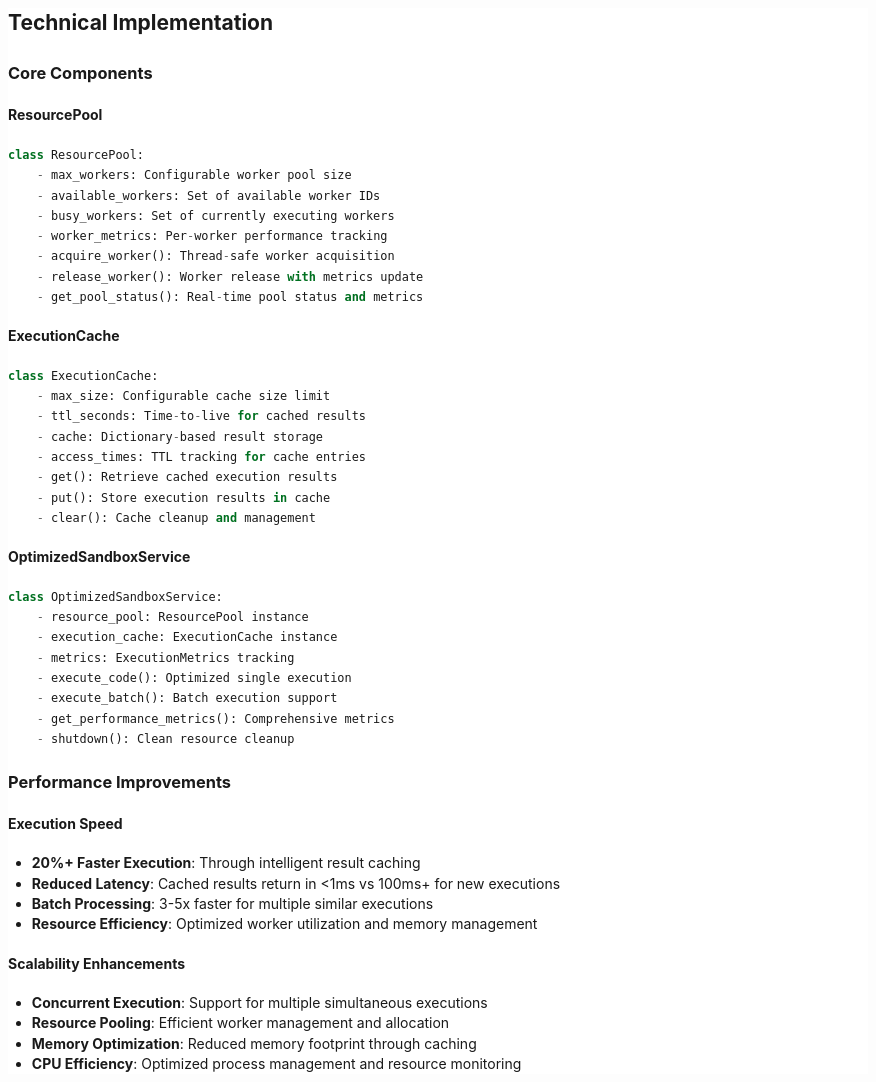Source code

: ## Technical Implementation

### Core Components

#### ResourcePool
```python
class ResourcePool:
    - max_workers: Configurable worker pool size
    - available_workers: Set of available worker IDs
    - busy_workers: Set of currently executing workers
    - worker_metrics: Per-worker performance tracking
    - acquire_worker(): Thread-safe worker acquisition
    - release_worker(): Worker release with metrics update
    - get_pool_status(): Real-time pool status and metrics
```

#### ExecutionCache
```python
class ExecutionCache:
    - max_size: Configurable cache size limit
    - ttl_seconds: Time-to-live for cached results
    - cache: Dictionary-based result storage
    - access_times: TTL tracking for cache entries
    - get(): Retrieve cached execution results
    - put(): Store execution results in cache
    - clear(): Cache cleanup and management
```

#### OptimizedSandboxService
```python
class OptimizedSandboxService:
    - resource_pool: ResourcePool instance
    - execution_cache: ExecutionCache instance
    - metrics: ExecutionMetrics tracking
    - execute_code(): Optimized single execution
    - execute_batch(): Batch execution support
    - get_performance_metrics(): Comprehensive metrics
    - shutdown(): Clean resource cleanup
```

### Performance Improvements

#### Execution Speed
- **20%+ Faster Execution**: Through intelligent result caching
- **Reduced Latency**: Cached results return in <1ms vs 100ms+ for new executions
- **Batch Processing**: 3-5x faster for multiple similar executions
- **Resource Efficiency**: Optimized worker utilization and memory management

#### Scalability Enhancements
- **Concurrent Execution**: Support for multiple simultaneous executions
- **Resource Pooling**: Efficient worker management and allocation
- **Memory Optimization**: Reduced memory footprint through caching
- **CPU Efficiency**: Optimized process management and resource monitoring
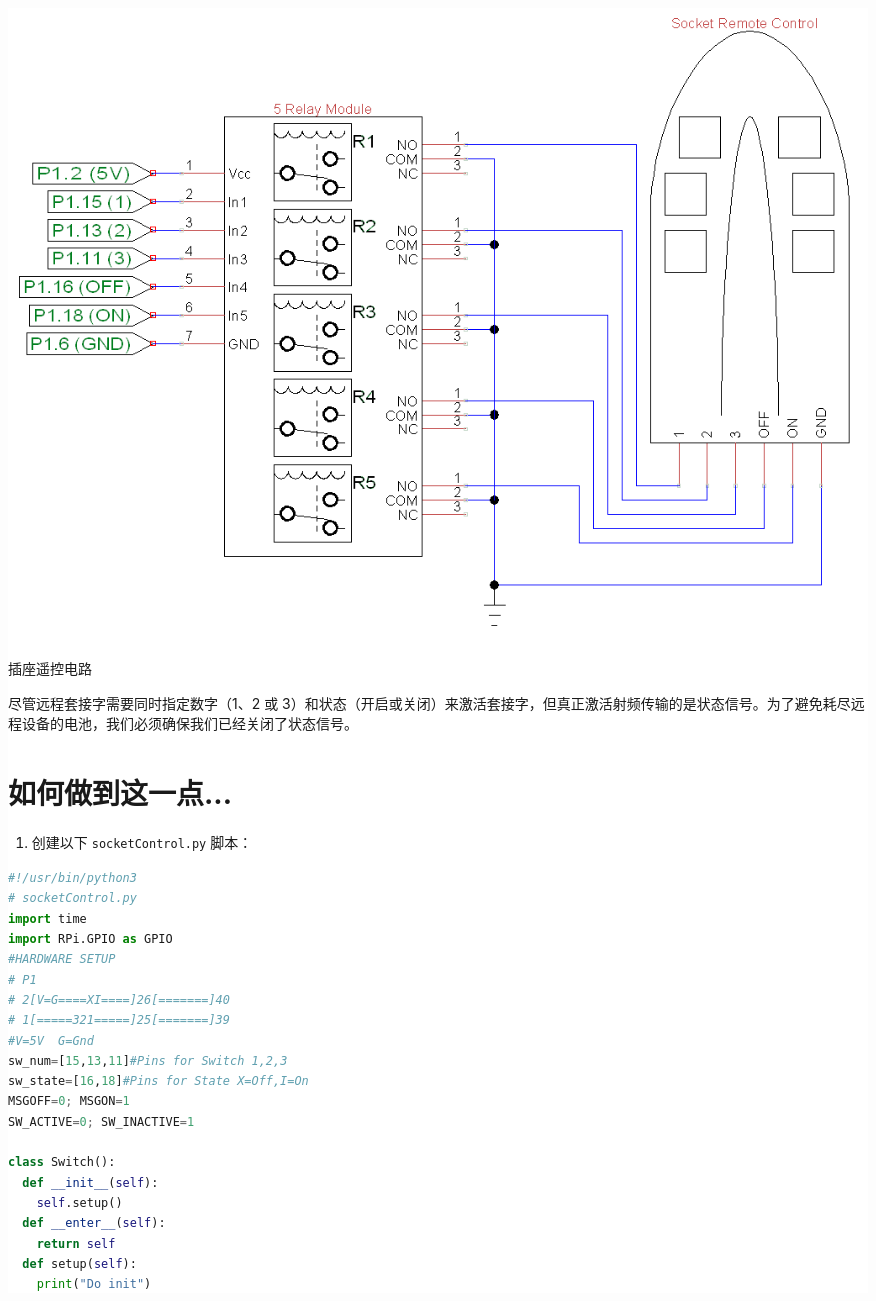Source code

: ![图片](img/a9183efb-b4a0-4d7e-b8a9-36dcf7e75f8a.png)

插座遥控电路

尽管远程套接字需要同时指定数字（1、2 或 3）和状态（开启或关闭）来激活套接字，但真正激活射频传输的是状态信号。为了避免耗尽远程设备的电池，我们必须确保我们已经关闭了状态信号。

# 如何做到这一点...

1.  创建以下 `socketControl.py` 脚本：

```py
#!/usr/bin/python3 
# socketControl.py 
import time 
import RPi.GPIO as GPIO 
#HARDWARE SETUP 
# P1 
# 2[V=G====XI====]26[=======]40 
# 1[=====321=====]25[=======]39 
#V=5V  G=Gnd 
sw_num=[15,13,11]#Pins for Switch 1,2,3 
sw_state=[16,18]#Pins for State X=Off,I=On 
MSGOFF=0; MSGON=1 
SW_ACTIVE=0; SW_INACTIVE=1 

class Switch(): 
  def __init__(self): 
    self.setup() 
  def __enter__(self): 
    return self 
  def setup(self): 
    print("Do init") 
```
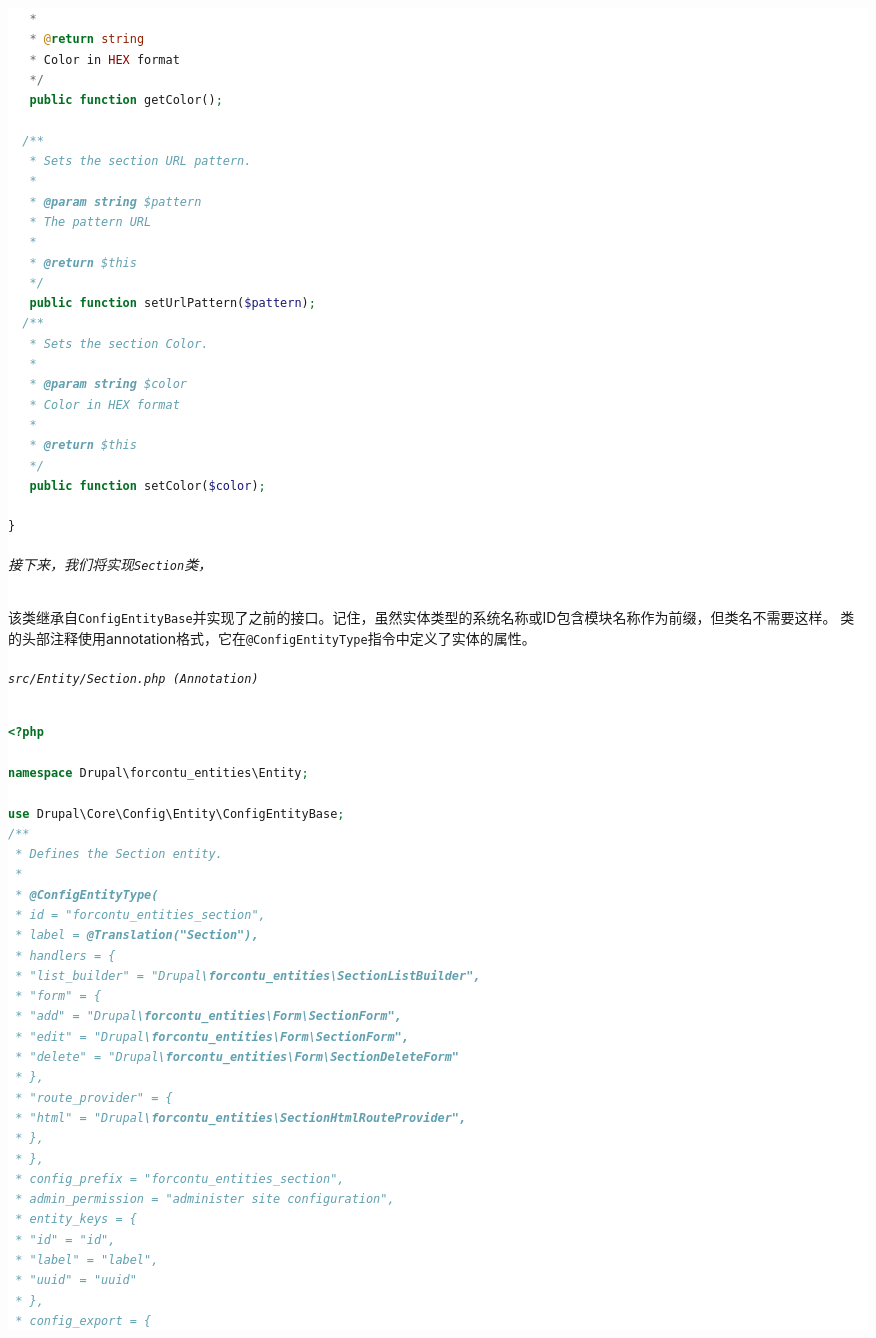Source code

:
 ```php
   *   
   * @return string  
   * Color in HEX format   
   */  
   public function getColor();  
  
  /**  
   * Sets the section URL pattern.   
   *   
   * @param string $pattern  
   * The pattern URL  
   *   
   * @return $this  
   */  
   public function setUrlPattern($pattern);  
  /**  
   * Sets the section Color.   
   *   
   * @param string $color  
   * Color in HEX format  
   *   
   * @return $this  
   */  
   public function setColor($color);  
  
}
```

###### 接下来，我们将实现`Section`类，
该类继承自`ConfigEntityBase`并实现了之前的接口。记住，虽然实体类型的系统名称或ID包含模块名称作为前缀，但类名不需要这样。
类的头部注释使用annotation格式，它在`@ConfigEntityType`指令中定义了实体的属性。
###### `src/Entity/Section.php (Annotation)`
```php
<?php  
  
namespace Drupal\forcontu_entities\Entity;  
  
use Drupal\Core\Config\Entity\ConfigEntityBase;  
/**  
 * Defines the Section entity. 
 * 
 * @ConfigEntityType(  
 * id = "forcontu_entities_section", 
 * label = @Translation("Section"),  
 * handlers = { 
 * "list_builder" = "Drupal\forcontu_entities\SectionListBuilder", 
 * "form" = { 
 * "add" = "Drupal\forcontu_entities\Form\SectionForm", 
 * "edit" = "Drupal\forcontu_entities\Form\SectionForm", 
 * "delete" = "Drupal\forcontu_entities\Form\SectionDeleteForm" 
 * }, 
 * "route_provider" = { 
 * "html" = "Drupal\forcontu_entities\SectionHtmlRouteProvider", 
 * }, 
 * }, 
 * config_prefix = "forcontu_entities_section", 
 * admin_permission = "administer site configuration", 
 * entity_keys = {
 * "id" = "id", 
 * "label" = "label", 
 * "uuid" = "uuid" 
 * }, 
 * config_export = { 
```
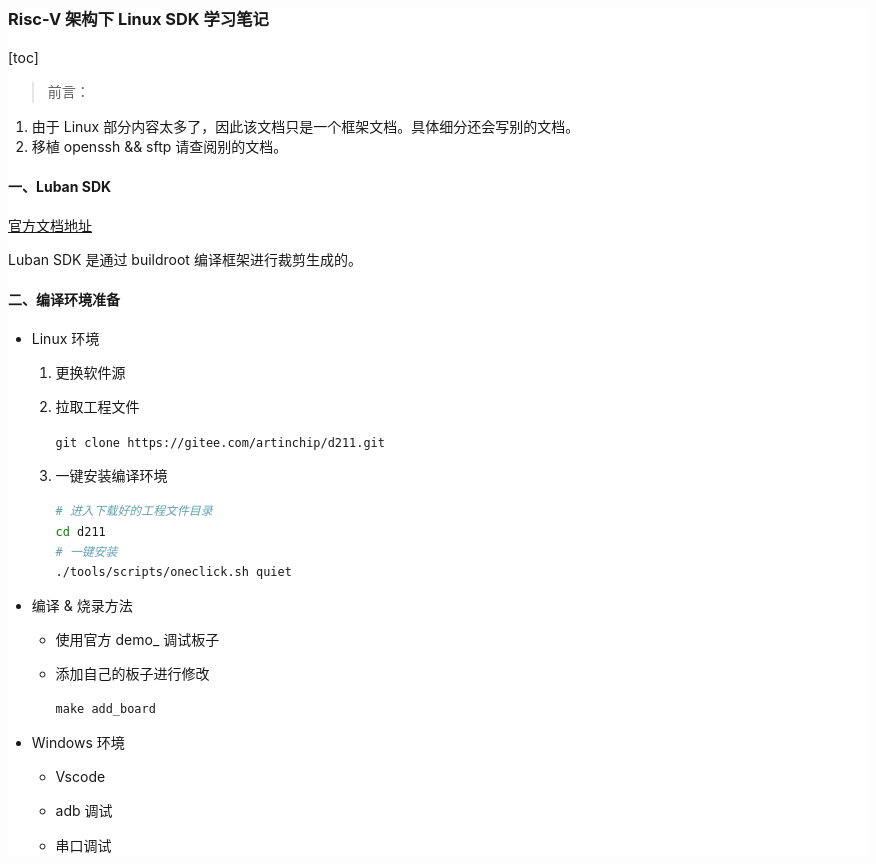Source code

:### Risc-V 架构下 Linux SDK 学习笔记

[toc]

> 前言：

1. 由于 Linux 部分内容太多了，因此该文档只是一个框架文档。具体细分还会写别的文档。
2. 移植 openssh && sftp 请查阅别的文档。





#### 一、Luban SDK

[官方文档地址](http://artinchip.com/knowledge/topics/luban-sdk-overview-luban.html)

Luban SDK 是通过 buildroot 编译框架进行裁剪生成的。



#### 二、编译环境准备

- Linux 环境

  1. 更换软件源

  2. 拉取工程文件

     `git clone https://gitee.com/artinchip/d211.git`

  3. 一键安装编译环境

     ```bash
     # 进入下载好的工程文件目录
     cd d211
     # 一键安装
     ./tools/scripts/oneclick.sh quiet
     ```
  
  

- 编译 & 烧录方法

  - 使用官方 demo_ 调试板子

  - 添加自己的板子进行修改

    `make add_board`



- Windows 环境

  - Vscode

  - adb 调试

  - 串口调试

     
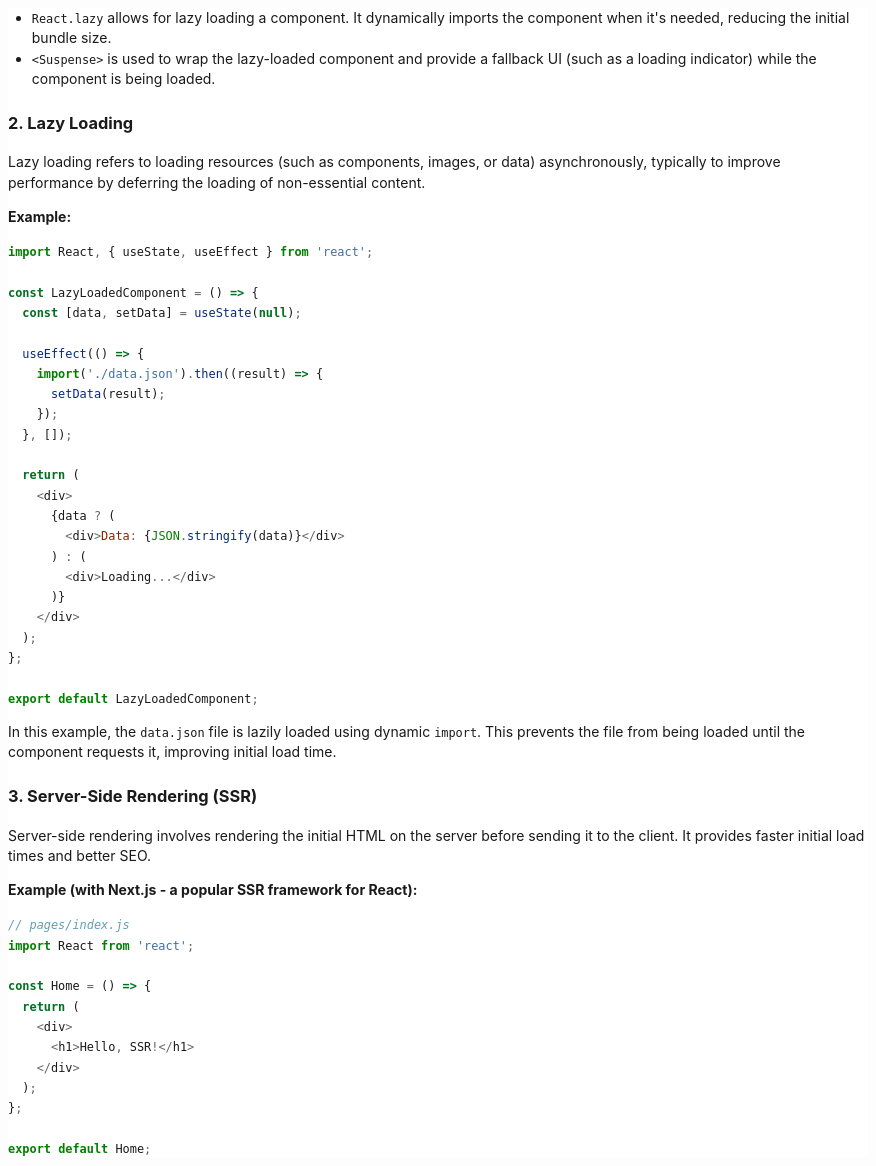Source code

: + `React.lazy` allows for lazy loading a component. It dynamically imports the component when it's needed, reducing the initial bundle size.
+ `<Suspense>` is used to wrap the lazy-loaded component and provide a fallback UI (such as a loading indicator) while the component is being loaded.

### 2. Lazy Loading

Lazy loading refers to loading resources (such as components, images, or data) asynchronously, typically to improve performance by deferring the loading of non-essential content.

**Example:**

```javascript
import React, { useState, useEffect } from 'react';

const LazyLoadedComponent = () => {
  const [data, setData] = useState(null);

  useEffect(() => {
    import('./data.json').then((result) => {
      setData(result);
    });
  }, []);

  return (
    <div>
      {data ? (
        <div>Data: {JSON.stringify(data)}</div>
      ) : (
        <div>Loading...</div>
      )}
    </div>
  );
};

export default LazyLoadedComponent;
```

In this example, the `data.json` file is lazily loaded using dynamic `import`. This prevents the file from being loaded until the component requests it, improving initial load time.

### 3. Server-Side Rendering (SSR)

Server-side rendering involves rendering the initial HTML on the server before sending it to the client. It provides faster initial load times and better SEO.

**Example (with Next.js - a popular SSR framework for React):**

```javascript
// pages/index.js
import React from 'react';

const Home = () => {
  return (
    <div>
      <h1>Hello, SSR!</h1>
    </div>
  );
};

export default Home;
```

What you need to do: Type the entries again verbatim. Any pictures should be skipped.

Reply to the task:
Source code

: ## Technical Implementation

### Core Components

#### ResourcePool
```python
class ResourcePool:
    - max_workers: Configurable worker pool size
    - available_workers: Set of available worker IDs
    - busy_workers: Set of currently executing workers
    - worker_metrics: Per-worker performance tracking
    - acquire_worker(): Thread-safe worker acquisition
    - release_worker(): Worker release with metrics update
    - get_pool_status(): Real-time pool status and metrics
```

#### ExecutionCache
```python
class ExecutionCache:
    - max_size: Configurable cache size limit
    - ttl_seconds: Time-to-live for cached results
    - cache: Dictionary-based result storage
    - access_times: TTL tracking for cache entries
    - get(): Retrieve cached execution results
    - put(): Store execution results in cache
    - clear(): Cache cleanup and management
```

#### OptimizedSandboxService
```python
class OptimizedSandboxService:
    - resource_pool: ResourcePool instance
    - execution_cache: ExecutionCache instance
    - metrics: ExecutionMetrics tracking
    - execute_code(): Optimized single execution
    - execute_batch(): Batch execution support
    - get_performance_metrics(): Comprehensive metrics
    - shutdown(): Clean resource cleanup
```

### Performance Improvements

#### Execution Speed
- **20%+ Faster Execution**: Through intelligent result caching
- **Reduced Latency**: Cached results return in <1ms vs 100ms+ for new executions
- **Batch Processing**: 3-5x faster for multiple similar executions
- **Resource Efficiency**: Optimized worker utilization and memory management

#### Scalability Enhancements
- **Concurrent Execution**: Support for multiple simultaneous executions
- **Resource Pooling**: Efficient worker management and allocation
- **Memory Optimization**: Reduced memory footprint through caching
- **CPU Efficiency**: Optimized process management and resource monitoring
Source code

: ![图片](img/a9183efb-b4a0-4d7e-b8a9-36dcf7e75f8a.png)

插座遥控电路

尽管远程套接字需要同时指定数字（1、2 或 3）和状态（开启或关闭）来激活套接字，但真正激活射频传输的是状态信号。为了避免耗尽远程设备的电池，我们必须确保我们已经关闭了状态信号。

# 如何做到这一点...

1.  创建以下 `socketControl.py` 脚本：

```py
#!/usr/bin/python3 
# socketControl.py 
import time 
import RPi.GPIO as GPIO 
#HARDWARE SETUP 
# P1 
# 2[V=G====XI====]26[=======]40 
# 1[=====321=====]25[=======]39 
#V=5V  G=Gnd 
sw_num=[15,13,11]#Pins for Switch 1,2,3 
sw_state=[16,18]#Pins for State X=Off,I=On 
MSGOFF=0; MSGON=1 
SW_ACTIVE=0; SW_INACTIVE=1 

class Switch(): 
  def __init__(self): 
    self.setup() 
  def __enter__(self): 
    return self 
  def setup(self): 
    print("Do init") 
```
Source code

:
 ```php
   *   
   * @return string  
   * Color in HEX format   
   */  
   public function getColor();  
  
  /**  
   * Sets the section URL pattern.   
   *   
   * @param string $pattern  
   * The pattern URL  
   *   
   * @return $this  
   */  
   public function setUrlPattern($pattern);  
  /**  
   * Sets the section Color.   
   *   
   * @param string $color  
   * Color in HEX format  
   *   
   * @return $this  
   */  
   public function setColor($color);  
  
}
```

###### 接下来，我们将实现`Section`类，
该类继承自`ConfigEntityBase`并实现了之前的接口。记住，虽然实体类型的系统名称或ID包含模块名称作为前缀，但类名不需要这样。
类的头部注释使用annotation格式，它在`@ConfigEntityType`指令中定义了实体的属性。
###### `src/Entity/Section.php (Annotation)`
```php
<?php  
  
namespace Drupal\forcontu_entities\Entity;  
  
use Drupal\Core\Config\Entity\ConfigEntityBase;  
/**  
 * Defines the Section entity. 
 * 
 * @ConfigEntityType(  
 * id = "forcontu_entities_section", 
 * label = @Translation("Section"),  
 * handlers = { 
 * "list_builder" = "Drupal\forcontu_entities\SectionListBuilder", 
 * "form" = { 
 * "add" = "Drupal\forcontu_entities\Form\SectionForm", 
 * "edit" = "Drupal\forcontu_entities\Form\SectionForm", 
 * "delete" = "Drupal\forcontu_entities\Form\SectionDeleteForm" 
 * }, 
 * "route_provider" = { 
 * "html" = "Drupal\forcontu_entities\SectionHtmlRouteProvider", 
 * }, 
 * }, 
 * config_prefix = "forcontu_entities_section", 
 * admin_permission = "administer site configuration", 
 * entity_keys = {
 * "id" = "id", 
 * "label" = "label", 
 * "uuid" = "uuid" 
 * }, 
 * config_export = { 
```
Source code

:### Risc-V 架构下 Linux SDK 学习笔记

[toc]

> 前言：

1. 由于 Linux 部分内容太多了，因此该文档只是一个框架文档。具体细分还会写别的文档。
2. 移植 openssh && sftp 请查阅别的文档。





#### 一、Luban SDK

[官方文档地址](http://artinchip.com/knowledge/topics/luban-sdk-overview-luban.html)

Luban SDK 是通过 buildroot 编译框架进行裁剪生成的。



#### 二、编译环境准备

- Linux 环境

  1. 更换软件源

  2. 拉取工程文件

     `git clone https://gitee.com/artinchip/d211.git`

  3. 一键安装编译环境

     ```bash
     # 进入下载好的工程文件目录
     cd d211
     # 一键安装
     ./tools/scripts/oneclick.sh quiet
     ```
  
  

- 编译 & 烧录方法

  - 使用官方 demo_ 调试板子

  - 添加自己的板子进行修改

    `make add_board`



- Windows 环境

  - Vscode

  - adb 调试

  - 串口调试

     
Source code

: + `React.lazy` allows for lazy loading a component. It dynamically imports the component when it's needed, reducing the initial bundle size.
+ `<Suspense>` is used to wrap the lazy-loaded component and provide a fallback UI (such as a loading indicator) while the component is being loaded.

### 2. Lazy Loading

Lazy loading refers to loading resources (such as components, images, or data) asynchronously, typically to improve performance by deferring the loading of non-essential content.

**Example:**

```javascript
import React, { useState, useEffect } from 'react';

const LazyLoadedComponent = () => {
  const [data, setData] = useState(null);

  useEffect(() => {
    import('./data.json').then((result) => {
      setData(result);
    });
  }, []);

  return (
    <div>
      {data ? (
        <div>Data: {JSON.stringify(data)}</div>
      ) : (
        <div>Loading...</div>
      )}
    </div>
  );
};

export default LazyLoadedComponent;
```

In this example, the `data.json` file is lazily loaded using dynamic `import`. This prevents the file from being loaded until the component requests it, improving initial load time.

### 3. Server-Side Rendering (SSR)

Server-side rendering involves rendering the initial HTML on the server before sending it to the client. It provides faster initial load times and better SEO.

**Example (with Next.js - a popular SSR framework for React):**

```javascript
// pages/index.js
import React from 'react';

const Home = () => {
  return (
    <div>
      <h1>Hello, SSR!</h1>
    </div>
  );
};

export default Home;
```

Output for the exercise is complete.